_Short exercise_.
Copy every line of text from the rows below, character for character, leaving out the pictures.
+--
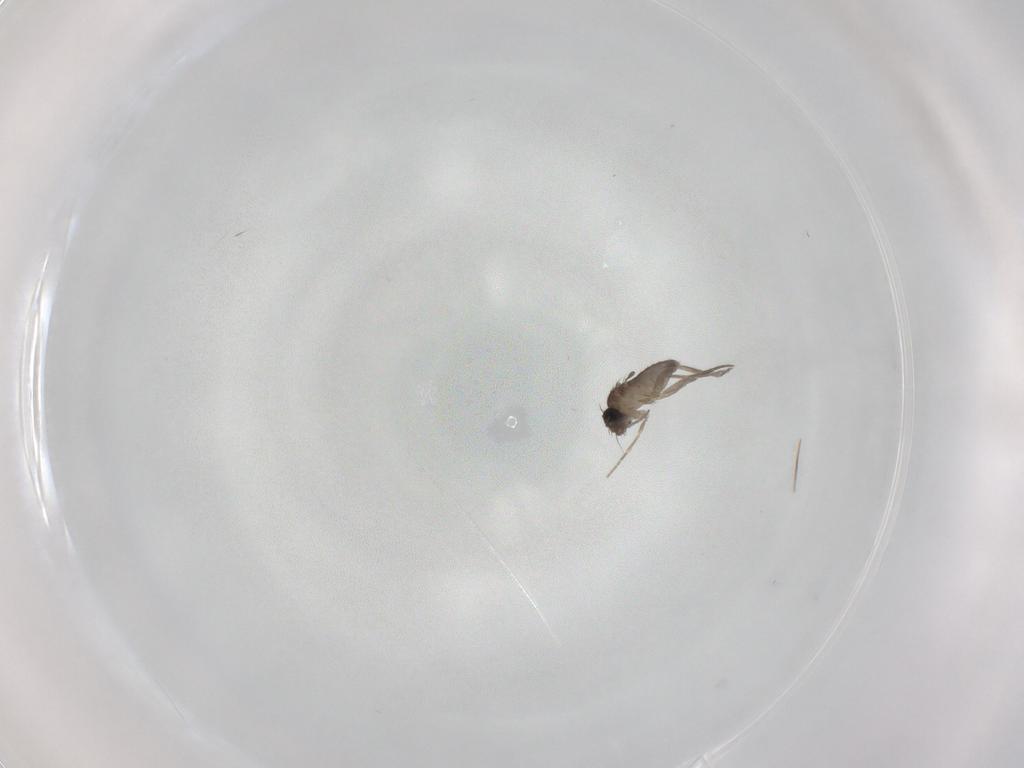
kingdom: Animalia
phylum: Arthropoda
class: Insecta
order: Diptera
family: Phoridae
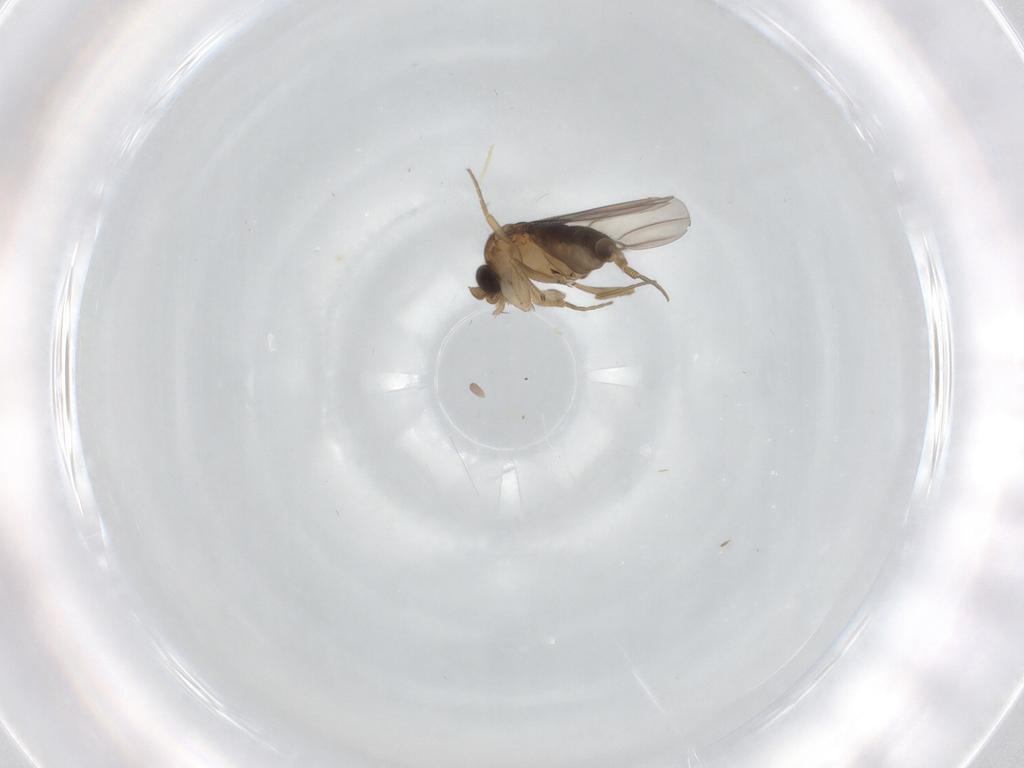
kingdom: Animalia
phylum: Arthropoda
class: Insecta
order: Diptera
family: Phoridae
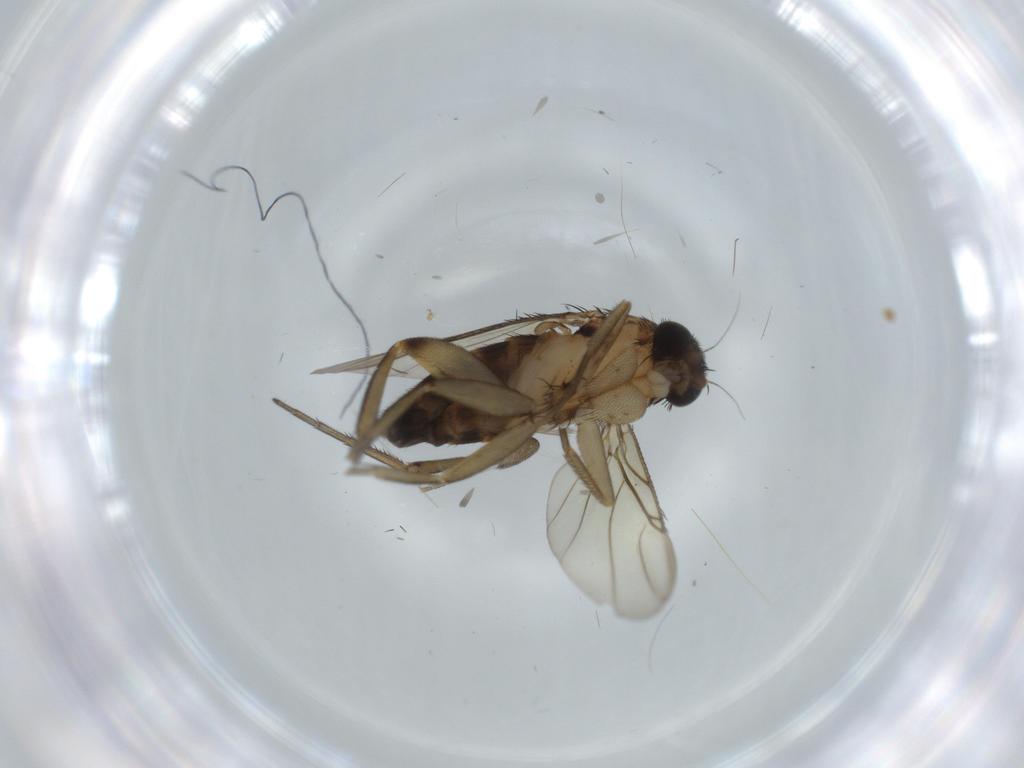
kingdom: Animalia
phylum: Arthropoda
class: Insecta
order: Diptera
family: Phoridae
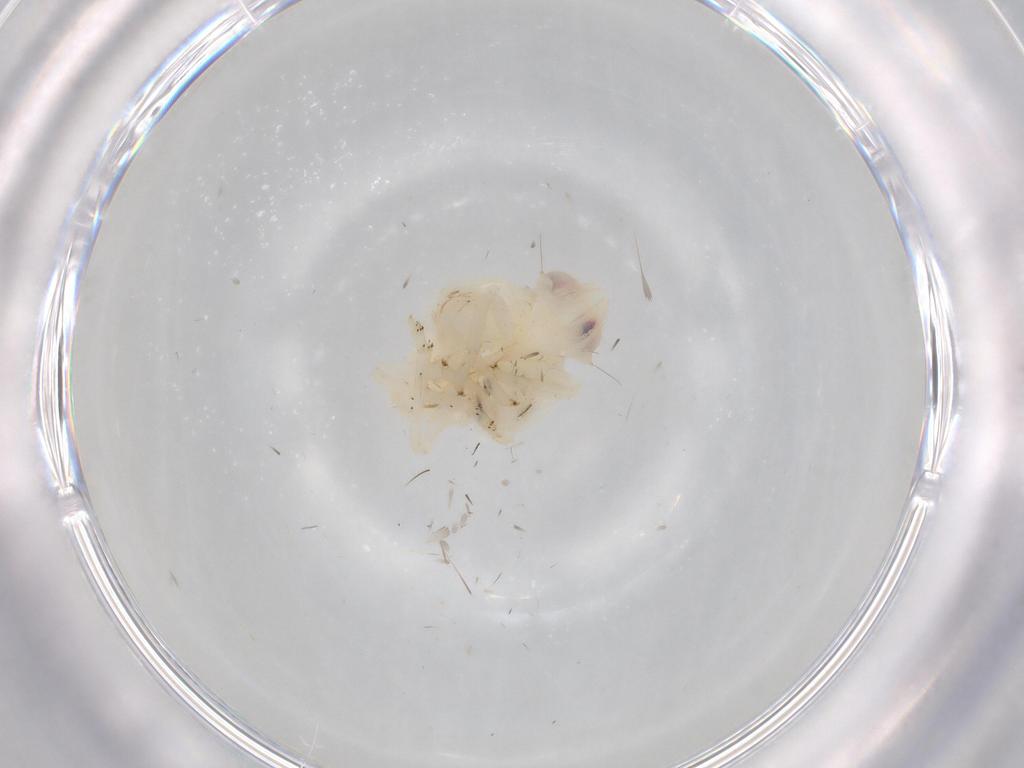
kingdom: Animalia
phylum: Arthropoda
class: Insecta
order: Hemiptera
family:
+--
_Response to the exercise_.
kingdom: Animalia
phylum: Arthropoda
class: Insecta
order: Diptera
family: Phoridae
kingdom: Animalia
phylum: Arthropoda
class: Insecta
order: Diptera
family: Phoridae
kingdom: Animalia
phylum: Arthropoda
class: Insecta
order: Diptera
family: Phoridae
kingdom: Animalia
phylum: Arthropoda
class: Insecta
order: Hemiptera
family:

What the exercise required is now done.